3 thoughts on “A decision of whether to treat or let die

  1. While you make an interesting and thorough argument, I can’t help but disagree with your assertion regarding the value of Carole’s life.

    “There is no quality of life to evaluate for her and no real chance of her ever having a life of any true quality, so this life is not as sacred or valuable as a person with a chance of surviving/regaining a better quality of life.”

    From your argument it seems that quality of life is related to value of life. She has a low quality of life and therefore, has a low value of life. However, this line of argument, if applied to any case of a disability would imply that a handicapped person’s life is of less value than an ordinary person due to lower quality of life.

    While I agree that it is best to allow Carole to die, I don’t think it is right to argue that from the sanctity of life standpoint. There is a sanctity associated with her life, but it is not of greater weight than other moral reasoning that would argue for her life to be saved.

  2. I appreciate your structured analysis of the ethical conflicts in your post. However, I do think that your arguments invoked matters of opinion in a way that made your ethical argument less compelling. For example, in your discussion of interests vs. consent, you stated that, “it cannot be the physician’s responsibility to see to it that every patient’s dying wish is granted.” This is an opinion you hold that does not draw upon any ethical principles. Indeed, if you were to cite the principle of beneficence, it could be argued that beneficence dictates that medical professionals ensure peace of mind for both the patient and his or her family. Also, respecting autonomy includes respecting last wishes, whether these be in the form of a living will or a more informal “dying wish.” Any indication of the patient’s last autonomous wishes should be respected, especially according to the pure autonomy standard.

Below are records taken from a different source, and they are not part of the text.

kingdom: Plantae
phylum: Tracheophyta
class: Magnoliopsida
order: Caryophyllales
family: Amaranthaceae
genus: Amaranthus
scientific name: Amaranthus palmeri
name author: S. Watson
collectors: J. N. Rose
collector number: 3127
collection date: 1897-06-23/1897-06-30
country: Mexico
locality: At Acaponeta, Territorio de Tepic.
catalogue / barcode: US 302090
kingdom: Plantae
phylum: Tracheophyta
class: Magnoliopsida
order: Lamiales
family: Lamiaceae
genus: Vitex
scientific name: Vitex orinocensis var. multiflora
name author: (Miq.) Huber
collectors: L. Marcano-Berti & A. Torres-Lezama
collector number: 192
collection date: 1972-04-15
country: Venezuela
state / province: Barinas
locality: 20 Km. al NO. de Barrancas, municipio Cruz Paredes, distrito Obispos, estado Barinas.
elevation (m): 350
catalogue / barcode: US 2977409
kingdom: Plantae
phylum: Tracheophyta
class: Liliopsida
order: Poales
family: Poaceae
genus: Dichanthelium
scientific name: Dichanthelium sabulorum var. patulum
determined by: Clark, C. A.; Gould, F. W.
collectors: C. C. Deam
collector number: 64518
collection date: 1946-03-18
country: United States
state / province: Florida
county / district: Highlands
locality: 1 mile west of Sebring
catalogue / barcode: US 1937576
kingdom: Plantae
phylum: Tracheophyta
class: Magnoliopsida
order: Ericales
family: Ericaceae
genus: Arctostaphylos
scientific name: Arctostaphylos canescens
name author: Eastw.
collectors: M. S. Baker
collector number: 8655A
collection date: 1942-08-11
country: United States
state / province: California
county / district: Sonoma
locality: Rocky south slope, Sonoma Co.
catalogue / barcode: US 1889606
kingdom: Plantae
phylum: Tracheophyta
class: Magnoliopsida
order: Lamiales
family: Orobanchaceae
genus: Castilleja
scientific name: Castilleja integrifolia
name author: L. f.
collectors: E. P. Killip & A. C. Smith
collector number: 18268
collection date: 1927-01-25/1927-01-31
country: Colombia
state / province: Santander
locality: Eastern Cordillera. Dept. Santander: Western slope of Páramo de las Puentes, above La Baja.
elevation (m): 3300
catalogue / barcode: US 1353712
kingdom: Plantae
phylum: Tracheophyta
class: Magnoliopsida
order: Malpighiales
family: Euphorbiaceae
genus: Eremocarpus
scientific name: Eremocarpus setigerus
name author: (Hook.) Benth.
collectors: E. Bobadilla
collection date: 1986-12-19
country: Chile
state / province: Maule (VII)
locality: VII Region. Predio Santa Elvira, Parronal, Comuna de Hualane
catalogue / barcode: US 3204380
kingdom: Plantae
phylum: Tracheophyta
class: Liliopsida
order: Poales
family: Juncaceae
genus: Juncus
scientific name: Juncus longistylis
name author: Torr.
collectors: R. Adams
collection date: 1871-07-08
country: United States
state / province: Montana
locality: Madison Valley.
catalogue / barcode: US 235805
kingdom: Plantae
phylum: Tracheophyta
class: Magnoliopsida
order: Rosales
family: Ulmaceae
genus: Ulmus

  3. I agree with many of your arguments, however I have an issue with the idea that because she has a very low quality of life and therefore you should cease treatment. As Ann said, by this logic many people with disabilities should not be treated or have special accommodations made for them to stop suffering.

    Additionally, I would like to see more discussion of the bioethical principles. No one is disagreeing that this is a difficult decision, but we must decide what is best for the patient. Because she cannot commentate, it is hard to respect her autonomy, but are we violating non nonmaleficence in order to relieve suffering? I believe so.